Al volver del concierto y la pareja encontrar la llave forzada, es como si Haneke, nos advirtiera, que íbamos a entrar en la casa, con una violación de domicilio, para adentrarnos en su hogar, poco a poco, a la medida, que los personajes nos lo permiten, como si fuéramos nosotros mismos la muerte, que se acerca hasta adueñarnos de todo, en ese mundo sutilmente sórdido, donde escucharemos esporádicamente a Schubert, Beethoven y Bach, en medio de un silencio general, interrumpido por algunos parlamentos de los personajes, en una cinta, que no generó en mí ningún reproche, a pesar de ser entre despiadada y humanista, en un ámbito claustofobígeno, que, a mí no me resultó asfixiante sino más bien tierna sobre la soledad de una pareja de esposos, cultos y elegantes, al final de sus días juntos, así algún crítico considere que a Haneke, más que importarle la piedad, gusta de mostrarnos la decadencia, porque, para nada, me resultó un filme tremendista sino más bien con un tono bergmaniano, con un toque muy europeo con planos largos, profundos y llenos de austeridad,  con un guión sencillo tampoco podría decir como algún critico, que es una putada, por el director someternos a tanto dolor.
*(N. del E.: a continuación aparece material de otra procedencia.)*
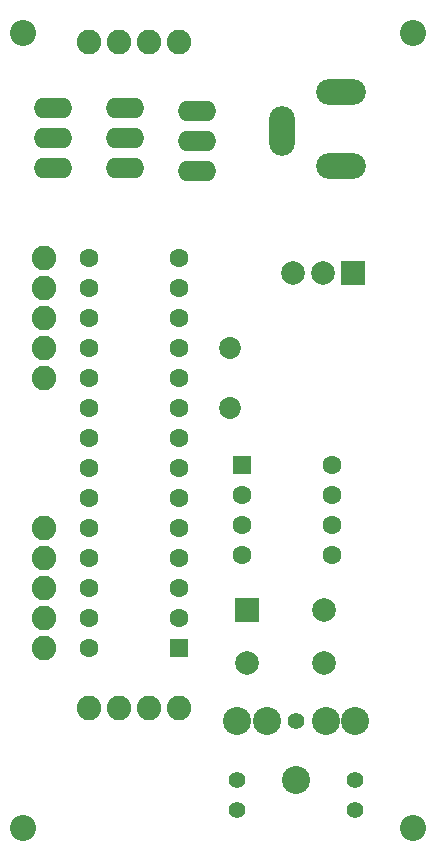
<source format=gbs>
G04 #@! TF.GenerationSoftware,KiCad,Pcbnew,(5.1.2)-2*
G04 #@! TF.CreationDate,2019-07-28T18:44:43-04:00*
G04 #@! TF.ProjectId,LED-Music,4c45442d-4d75-4736-9963-2e6b69636164,rev?*
G04 #@! TF.SameCoordinates,Original*
G04 #@! TF.FileFunction,Soldermask,Bot*
G04 #@! TF.FilePolarity,Negative*
%FSLAX46Y46*%
G04 Gerber Fmt 4.6, Leading zero omitted, Abs format (unit mm)*
G04 Created by KiCad (PCBNEW (5.1.2)-2) date 2019-07-28 18:44:43*
%MOMM*%
%LPD*%
G04 APERTURE LIST*
%ADD10C,2.203200*%
%ADD11C,1.600000*%
%ADD12R,1.600000X1.600000*%
%ADD13O,3.251200X1.727200*%
%ADD14C,2.082800*%
%ADD15C,2.000000*%
%ADD16R,2.000000X2.000000*%
%ADD17C,1.854200*%
%ADD18C,1.402080*%
%ADD19C,2.385060*%
%ADD20O,4.201160X2.202180*%
%ADD21O,2.202180X4.201160*%
G04 APERTURE END LIST*
D10*
X126492000Y-57150000D03*
X159512000Y-57150000D03*
X159512000Y-124460000D03*
X126492000Y-124460000D03*
D11*
X132080000Y-109220000D03*
X132080000Y-106680000D03*
X132080000Y-104140000D03*
X132080000Y-101600000D03*
X132080000Y-99060000D03*
X132080000Y-96520000D03*
X132080000Y-93980000D03*
X132080000Y-91440000D03*
X132080000Y-88900000D03*
X132080000Y-86360000D03*
X132080000Y-83820000D03*
X132080000Y-81280000D03*
X132080000Y-78740000D03*
X132080000Y-76200000D03*
X139700000Y-76200000D03*
X139700000Y-78740000D03*
X139700000Y-81280000D03*
X139700000Y-83820000D03*
X139700000Y-86360000D03*
X139700000Y-88900000D03*
X139700000Y-91440000D03*
X139700000Y-93980000D03*
X139700000Y-96520000D03*
X139700000Y-99060000D03*
X139700000Y-101600000D03*
X139700000Y-104140000D03*
X139700000Y-106680000D03*
D12*
X139700000Y-109220000D03*
D13*
X141224000Y-68834000D03*
X141224000Y-66294000D03*
X141224000Y-63754000D03*
D14*
X128270000Y-76200000D03*
X128270000Y-78740000D03*
X128270000Y-81280000D03*
X128270000Y-83820000D03*
X128270000Y-86360000D03*
X132080000Y-114300000D03*
X134620000Y-114300000D03*
X137160000Y-114300000D03*
X139700000Y-114300000D03*
X128270000Y-109220000D03*
X128270000Y-106680000D03*
X128270000Y-104140000D03*
X128270000Y-101600000D03*
X128270000Y-99060000D03*
D11*
X152654000Y-93726000D03*
X152654000Y-96266000D03*
X152654000Y-98806000D03*
X152654000Y-101346000D03*
X145034000Y-101346000D03*
X145034000Y-98806000D03*
X145034000Y-96266000D03*
D12*
X145034000Y-93726000D03*
D15*
X151916200Y-110428600D03*
X145416200Y-110428600D03*
X151916200Y-105928600D03*
D16*
X145416200Y-105928600D03*
D17*
X144018000Y-83820000D03*
X144018000Y-88900000D03*
D15*
X149352000Y-77470000D03*
X151892000Y-77470000D03*
D16*
X154432000Y-77470000D03*
D13*
X129032000Y-68580000D03*
X129032000Y-66040000D03*
X129032000Y-63500000D03*
X135128000Y-68580000D03*
X135128000Y-66040000D03*
X135128000Y-63500000D03*
D14*
X132080000Y-57912000D03*
X134620000Y-57912000D03*
X137160000Y-57912000D03*
X139700000Y-57912000D03*
D18*
X149606000Y-115397280D03*
X154604720Y-120396000D03*
X154604720Y-122895360D03*
X144607280Y-122895360D03*
X144607280Y-120396000D03*
D19*
X152105360Y-115397280D03*
X154604720Y-115397280D03*
X149606000Y-120396000D03*
X147106640Y-115397280D03*
X144607280Y-115397280D03*
D20*
X153377900Y-68409820D03*
D21*
X148376640Y-65407540D03*
D20*
X153377900Y-62108080D03*
M02*

</source>
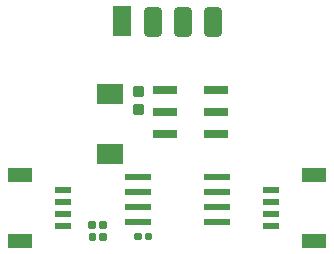
<source format=gbr>
G04 EAGLE Gerber RS-274X export*
G75*
%MOMM*%
%FSLAX34Y34*%
%LPD*%
%AMOC8*
5,1,8,0,0,1.08239X$1,22.5*%
G01*
%ADD10R,2.209800X0.609600*%
%ADD11R,2.075000X0.750000*%
%ADD12R,1.350000X0.600000*%
%ADD13R,2.000000X1.200000*%
%ADD14C,0.317500*%
%ADD15C,0.222250*%
%ADD16C,0.762000*%
%ADD17R,1.524000X2.540000*%
%ADD18R,2.200000X1.800000*%


D10*
X182640Y72390D03*
X182640Y85090D03*
X182640Y97790D03*
X182640Y110490D03*
X115330Y110490D03*
X115330Y97790D03*
X115330Y85090D03*
X115330Y72390D03*
D11*
X181625Y146224D03*
X181625Y164974D03*
X181625Y183724D03*
X138375Y183724D03*
X138375Y164974D03*
X138375Y146224D03*
D12*
X228000Y69000D03*
X228000Y79000D03*
X228000Y89000D03*
X228000Y99000D03*
D13*
X264750Y112000D03*
X264750Y56000D03*
D12*
X52000Y99000D03*
X52000Y89000D03*
X52000Y79000D03*
X52000Y69000D03*
D13*
X15250Y56000D03*
X15250Y112000D03*
D14*
X83883Y70930D02*
X87059Y70930D01*
X87059Y67754D01*
X83883Y67754D01*
X83883Y70930D01*
X83883Y70770D02*
X87059Y70770D01*
X78169Y70930D02*
X74993Y70930D01*
X78169Y70930D02*
X78169Y67754D01*
X74993Y67754D01*
X74993Y70930D01*
X74993Y70770D02*
X78169Y70770D01*
X84137Y60770D02*
X87313Y60770D01*
X87313Y57594D01*
X84137Y57594D01*
X84137Y60770D01*
X84137Y60610D02*
X87313Y60610D01*
X78423Y60770D02*
X75247Y60770D01*
X78423Y60770D02*
X78423Y57594D01*
X75247Y57594D01*
X75247Y60770D01*
X75247Y60610D02*
X78423Y60610D01*
X122745Y61278D02*
X125921Y61278D01*
X125921Y58102D01*
X122745Y58102D01*
X122745Y61278D01*
X122745Y61118D02*
X125921Y61118D01*
X117031Y61278D02*
X113855Y61278D01*
X117031Y61278D02*
X117031Y58102D01*
X113855Y58102D01*
X113855Y61278D01*
X113855Y61118D02*
X117031Y61118D01*
D15*
X118854Y163942D02*
X118854Y170610D01*
X118854Y163942D02*
X112186Y163942D01*
X112186Y170610D01*
X118854Y170610D01*
X118854Y166054D02*
X112186Y166054D01*
X112186Y168166D02*
X118854Y168166D01*
X118854Y170278D02*
X112186Y170278D01*
X118854Y179182D02*
X118854Y185850D01*
X118854Y179182D02*
X112186Y179182D01*
X112186Y185850D01*
X118854Y185850D01*
X118854Y181294D02*
X112186Y181294D01*
X112186Y183406D02*
X118854Y183406D01*
X118854Y185518D02*
X112186Y185518D01*
D16*
X181910Y233110D02*
X181910Y250890D01*
X181910Y233110D02*
X174290Y233110D01*
X174290Y250890D01*
X181910Y250890D01*
X181910Y240349D02*
X174290Y240349D01*
X174290Y247588D02*
X181910Y247588D01*
X156510Y250890D02*
X156510Y233110D01*
X148890Y233110D01*
X148890Y250890D01*
X156510Y250890D01*
X156510Y240349D02*
X148890Y240349D01*
X148890Y247588D02*
X156510Y247588D01*
X131110Y250890D02*
X131110Y233110D01*
X123490Y233110D01*
X123490Y250890D01*
X131110Y250890D01*
X131110Y240349D02*
X123490Y240349D01*
X123490Y247588D02*
X131110Y247588D01*
D17*
X101900Y242000D03*
D18*
X92000Y180500D03*
X92000Y129500D03*
M02*

</source>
Más bien, acuerdo con aquellos que consideran a Michael Haneke, un verdadero autor, con sus planos largos, por desasosegantes que resulten, con un excelente manejo del espacio, mientras asistimos a un sentimiento trágico de la vida, como diría yo con cierto distanciamiento brechtiano, que no nos permite la identificación con ninguno de los personajes, para darnos una lección sobre el final de la vida, sin que las escenas nos aterren en lo visual, aunque algo nos toque el corazón, porque tampoco el distanciamiento es tanto, que nos haga permanecer impávidos, ya que uno también tiene su corazoncito y, tal vez, nos permita pensar y llegar a nuestras propias conclusiones sobre los seres con quienes convivimos, con toda honestidad, con la amarga plenitud de un Ingmar Bergman, con una música excelente, sin excitarnos demasiado como las películas de acción, realizadas para que la gente salga del tædium vitæ; me parece una cinta hecha con muy buen gusto, cine culto, lo que la hizo ganadora del premio de la Federación Internacional de la Prensa Cinematográfica, en San Sebastián, el año de su lanzamiento, un organismo con doscientos veinticinco críticos del mundo y además la Palma de Oro del Festival de Cannes, ese mismo año, por lo que Heneke se consagra al nivel Aki Kaurismaki, Jean-Luc Godard, Pedro Almódovar y Roman Polanski, entre otros.


[1] Abuín, A. “Amor”, el último suspiro. https://www.espinof.com/criticas/amor-el-ultimo-suspiro

[2] Beauvoir, S. de. La vejez. 2a. ed, Suramericana, Buenos Aires, 197, 667 pp.